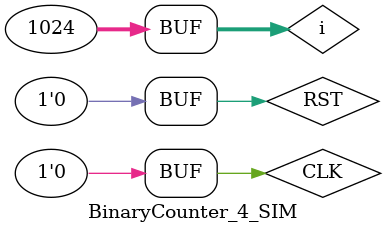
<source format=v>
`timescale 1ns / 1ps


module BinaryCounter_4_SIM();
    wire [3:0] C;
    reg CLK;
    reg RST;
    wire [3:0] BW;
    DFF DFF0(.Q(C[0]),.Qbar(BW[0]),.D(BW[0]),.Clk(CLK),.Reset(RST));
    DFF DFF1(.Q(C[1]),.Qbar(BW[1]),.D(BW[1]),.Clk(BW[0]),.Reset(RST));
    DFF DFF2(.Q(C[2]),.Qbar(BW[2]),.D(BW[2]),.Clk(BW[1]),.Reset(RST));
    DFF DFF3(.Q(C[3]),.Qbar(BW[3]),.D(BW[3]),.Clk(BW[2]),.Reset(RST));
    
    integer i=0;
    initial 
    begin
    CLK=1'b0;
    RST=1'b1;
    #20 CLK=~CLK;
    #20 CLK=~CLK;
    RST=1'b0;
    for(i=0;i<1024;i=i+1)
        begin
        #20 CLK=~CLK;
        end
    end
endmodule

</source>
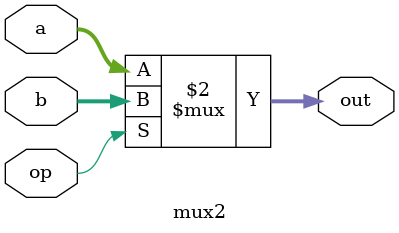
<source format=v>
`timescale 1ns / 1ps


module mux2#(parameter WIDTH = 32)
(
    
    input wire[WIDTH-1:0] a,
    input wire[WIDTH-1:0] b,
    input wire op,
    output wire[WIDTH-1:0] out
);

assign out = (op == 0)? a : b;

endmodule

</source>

________________________________________

__What you have to do__.
Would you write out all of the data exactly as it stands, without the pictures?

__Exercise result__.
<source format=v>
`timescale 1ns / 1ps


module BinaryCounter_4_SIM();
    wire [3:0] C;
    reg CLK;
    reg RST;
    wire [3:0] BW;
    DFF DFF0(.Q(C[0]),.Qbar(BW[0]),.D(BW[0]),.Clk(CLK),.Reset(RST));
    DFF DFF1(.Q(C[1]),.Qbar(BW[1]),.D(BW[1]),.Clk(BW[0]),.Reset(RST));
    DFF DFF2(.Q(C[2]),.Qbar(BW[2]),.D(BW[2]),.Clk(BW[1]),.Reset(RST));
    DFF DFF3(.Q(C[3]),.Qbar(BW[3]),.D(BW[3]),.Clk(BW[2]),.Reset(RST));
    
    integer i=0;
    initial 
    begin
    CLK=1'b0;
    RST=1'b1;
    #20 CLK=~CLK;
    #20 CLK=~CLK;
    RST=1'b0;
    for(i=0;i<1024;i=i+1)
        begin
        #20 CLK=~CLK;
        end
    end
endmodule

</source>
<source format=v>
`timescale 1ns / 1ps


module mux2#(parameter WIDTH = 32)
(
    
    input wire[WIDTH-1:0] a,
    input wire[WIDTH-1:0] b,
    input wire op,
    output wire[WIDTH-1:0] out
);

assign out = (op == 0)? a : b;

endmodule

</source>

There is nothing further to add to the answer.